The shareholders always look out for dividend payout ratio, which is an important metric as it indicates what portion of profit is being returned to shareholders in the form of dividends. The dividend payout ratio is significant for shareholders for several reasons:
Income Flow: For shareholders, dividends represent income flow from their investment in the company. A higher dividend payout ratio means that a larger part of the company's profit is being distributed to shareholders.
Indication of Sound Financial Health: A consistent or increasing dividend payout ratio can be seen as a positive indication of a company's financial health and stability. It is also seen as confidence in company's ability to generate profits and willingness to distribute those profits with shareholders.
Return on Investment: Apart from likely appreciation, investment in companies is done with expectation of receiving regular returns. A higher dividend payout ratio indicates shareholders receive a larger part of the company's earnings, enhancing their return on investment.
Investor Preference: Some investors seek regular cash inflows or stable returns, may prefer companies with higher dividend payout ratios. These companies are often seen as established ones apart from being shareholder friendly.
Shareholder Alignment: A company's decision regarding its dividend payout ratio reflects its management's attitude toward rewarding shareholder. Companies that prefer rewarding shareholders by way of higher dividends may be more aligned with shareholder interests.
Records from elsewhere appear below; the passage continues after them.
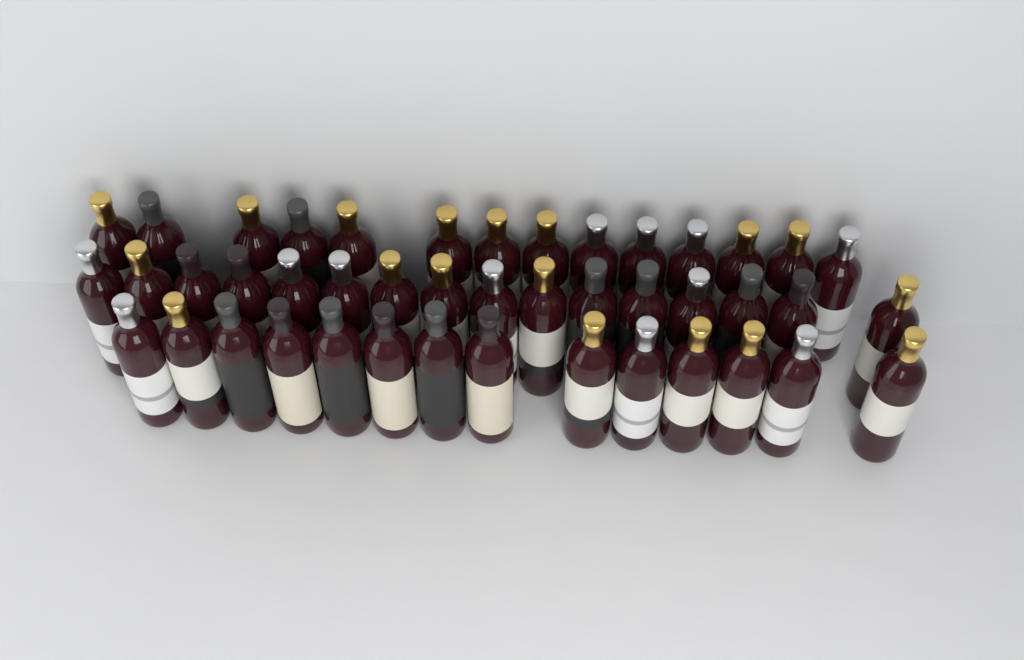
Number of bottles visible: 44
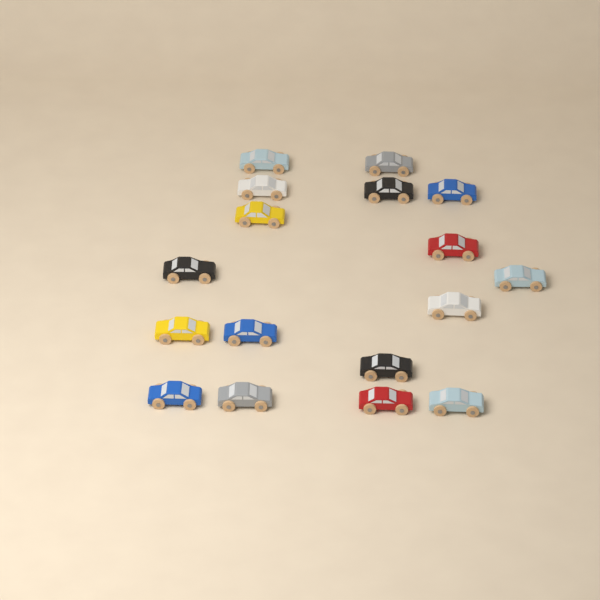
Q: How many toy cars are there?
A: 17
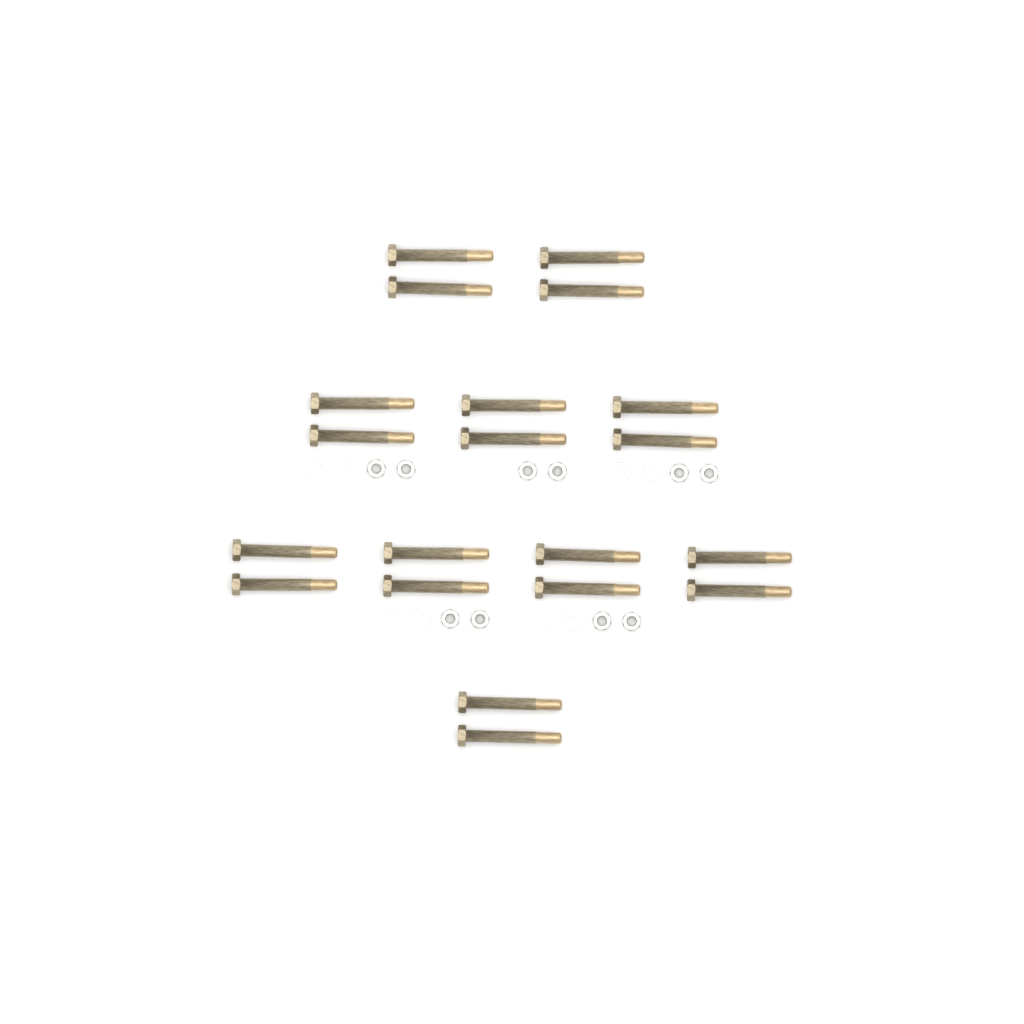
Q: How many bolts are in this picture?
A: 20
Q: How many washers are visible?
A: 10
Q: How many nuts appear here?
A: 10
Let's take a look at 5 PSBs and 5 PrSBs dividend payout ratio for FY23-24 in the Banking sector.
Public Sector Banks
Name of the Bank | Equity Capital (Rs in Cr) | Face Value of Share | Net Profit (Rs in Cr) | Earnings per Share | Dividend per Share | Payout Ratio |
Bank of Baroda | 1,036 | 2.00 | 17,789 | 34.40 | 7.60 | 22.10 |
Canara Bank | 1,814 | 10.00 | 14,554 | 80.23 | 16.10 | 20.07 |
Punjab National Bank | 2,202 | 2.00 | 8,245 | 7.49 | 1.50 | 20.03 |
State Bank of India | 892 | 1.00 | 61,077 | 68.44 | 13.70 | 20.02 |
Union Bank of India | 7,634 | 10.00 | 13,648 | 18.95 | 3.60 | 19.00 |
Private Sector Banks
Name of the Bank | Equity Capital (Rs in Cr) | Face Value of Share | Net Profit (Rs in Cr) | Earnings per Share (EPS) | Dividend per Share | Payout Ratio |
Axis Bank | 617 | 2.00 | 24,861 | 80.67 | 1.00 | 1.24 |
HDFC Bank | 760 | 1.00 | 60,812 | 85.83 | 19.50 | 22.72 |
ICICI Bank | 1,405 | 2.00 | 40,888 | 58.38 | 10.00 | 17.13 |
IndusInd Bank | 778 | 10.00 | 8,950 | 115.19 | 16.50 | 14.32 |
Kotak bank | 994 | 5.00 | 17,977 | 91.45 | 2.00 | 2.17 |
On perusal of above data, it could be construed that all PSBs have rewarded shareholders with dividend payout range narrowing in the band from 19% to 22%. In comparison, PrSBs have a much wider range from 1% to almost 23%. Axis Bank payout ratio of 1.24% turns out to be a laggard among the 10 Banks in consideration, closely followed by Kotak Bank with marginally higher payout ratio of 2.17%. As regards leaders, HDFC Bank with highest payout ratio of 22.72% emerges as leader, closely followed by Bank of Baroda with payout ratio of 22.10%. In conclusion, PSBs have rewarded shareholders very well, whereas PrSBs turned out to be inconsistent with wider payout range.